Ein digitaler Prototyp des Ultraschallgeräts und eine erste klinische Prüfung sind die Basis für die fünf involvierten Fachexperten Bayoocare (Regulatory Affairs), Bayoomed (Software und Begleitprozesse), Mechatronic (Hardware und Systems Engineering), Puls Produktdesign (UX) und UID (User Interface, Research), die den deutschen MedTech-Hersteller bei der Realisierung unterstützen (Bild 1). Gemeinsam entwickeln sie einen ersten realistischen Entwurf und definieren Besonderheiten, die in der Produktion zu beachten sind.

Kurz erklärt: Prototyping für Medizinprodukte
Prototyping für Medizinprodukte hilft dabei, das Produktkonzept entwicklungsbegleitend auf die Anforderungen im medizinischen Umfeld optimal auszurichten und bereits zu testen. Dies spart kostenintensive Korrekturen. Auch die DIN EN 62366 und FDA fordern eine entwicklungsbegleitende formative Evaluation der Medizintechnik, idealerweise mit repräsentativen Nutzern

Produktleben in mehreren Etappen

Die Anforderungen an das Ultraschallgerät: Für den Anwendungsfall wünscht sich der Hersteller als essenzielle Anforderung ein dunkles UI-Design, da das Gerät in abgedunkelten Umgebungen, wie Neonatal Intensive Care Units (NICUs) und Inkubatoren, genutzt wird. Zudem soll eine Alarmfunktion für das Unter- bzw. Überschreiten definierter Grenzwerte integriert werden. Durch die Anbindung an das Krankenhausinformationssystem ist zudem Cybersecurity eine zentrale Anforderung. Nun beginnt die erste Phase der Journey für das Medizinprodukt der Risikoklasse IIb.

Etappe 1: Die Initiierung
Eine erste entscheidende Frage, aufgrund derer sich die weiteren Phasen entwickeln, ist: Welche Zielmärkte strebt der Hersteller für eine Zulassung des neuen Medizinprodukts an? Die Entscheidung für das Ultraschallgerät fällt auf den europäischen Raum und somit für die Produktklassifizierung gemäß Medical Device Regulation MDR (2017/745) – mit der Option, ebenso eine Zulassung für den amerikanischen und kanadischen Markt (MDSAP) zu ermöglichen.

Der Legal-Dienstleister übernimmt dabei das Erstgespräch mit der Benannten Stelle und prüft, wie für das Medizinprodukt ein schneller Marktzugang möglich ist. Im Zuge dessen wird unter einem Framework Agreement ein Application Review geplant und vereinbart. Die Grundlagen für das später folgende Risikomanagement, die Gebrauchstauglichkeitsprüfung sowie die Klinische Bewertung und die Technische Dokumentation werden gelegt.

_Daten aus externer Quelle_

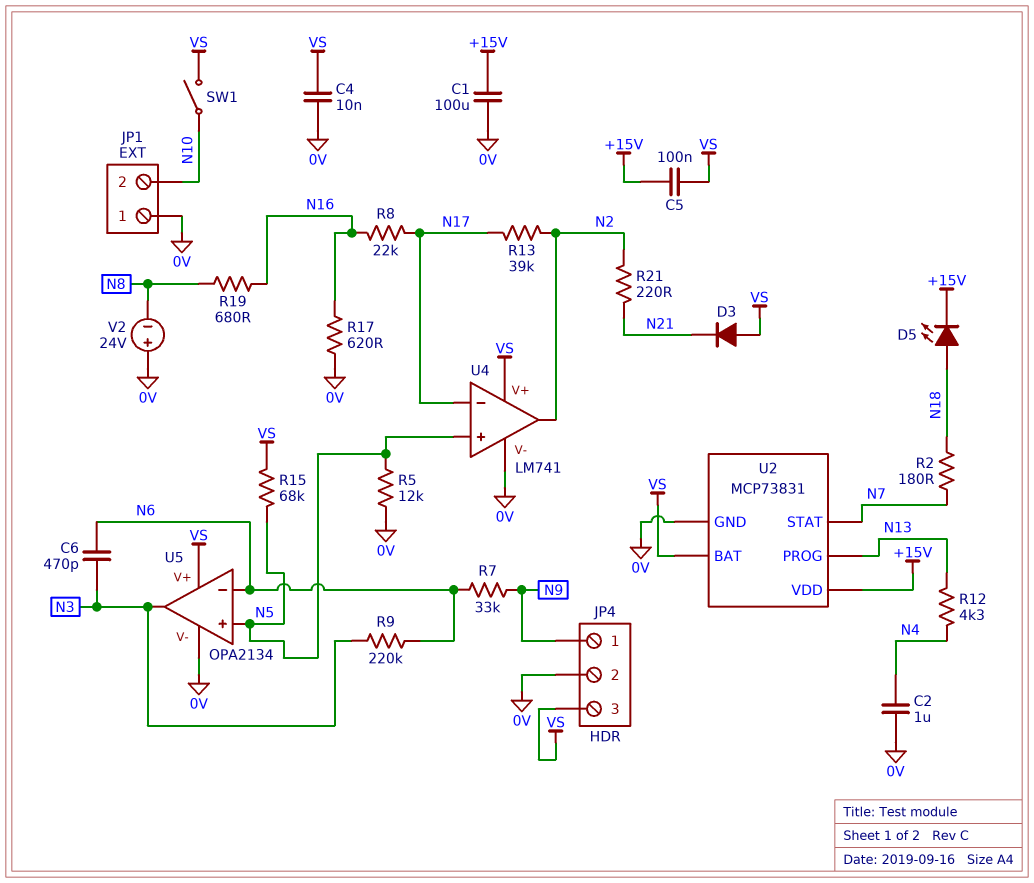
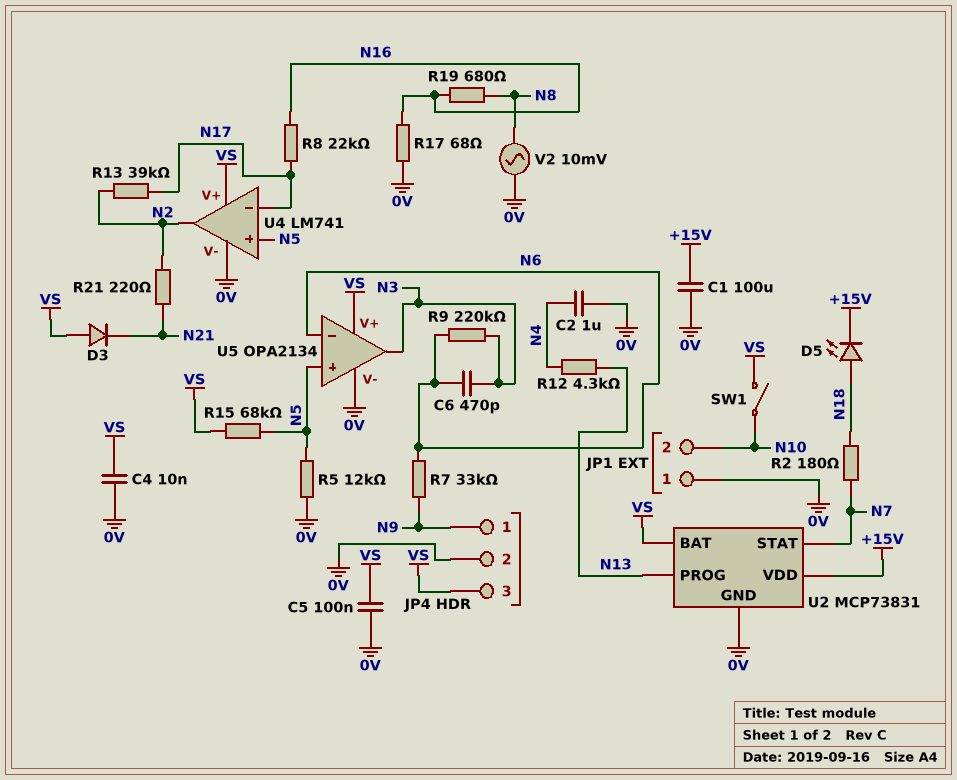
C5: 100nF (+15V, VS) -> 100nF (0V, VS)
R17: 620 (0V, N16) -> 68 (0V, N16)
V2: 24V (plus 0V, minus N8) -> AC 10mV (0V, N8)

Parallel beginnen die Experten mit verschiedenen Recherchearbeiten: Welche Komponenten wie Hardware und Software sowie Technologien sind die optimale Wahl für das Ultraschallgerät? Für welche potenziellen Nutzer und welches Marktsegment wird das Medizingerät gebaut? Wer sind prototypische Nutzer, was sind ihre Wünsche, Bedürfnisse und Ziele? Darauf aufbauend entwickeln die Experten eine Durchführbarkeitsstudie und definieren Personas. Am Ende der ersten Etappe steht eine Strategie, welche die Basis für ein weiterentwickeltes Konzept darstellt.

Etappe 2: Das Konzept
In der zweiten Entwicklungsetappe geht es darum, die Wünsche des Kunden in ein Model-based System Design zu überführen. Der projektverantwortliche Systemarchitekt erstellt dafür ein SysML/UML-Modell, das alle Anforderungen an das Gesamtsystem sowie an die einzelnen Disziplinen Mechanik, Elektronik, Software, UX-, UI- und Industriedesign berücksichtigt. Die technische Risikoanalyse wird mittels Fault Tree Analysis (FTA) direkt ins Modell eingebunden. Testfälle werden im Rahmen der Modellierung aufgeplant. Es entsteht das Gerüst für eine vollständige Traceability von Requirements über Use Cases und Detailed Design bis hin zum Testing. Dabei werden alle für das Medizingerät notwendigen, risikominimierenden Maßnahmen einbezogen.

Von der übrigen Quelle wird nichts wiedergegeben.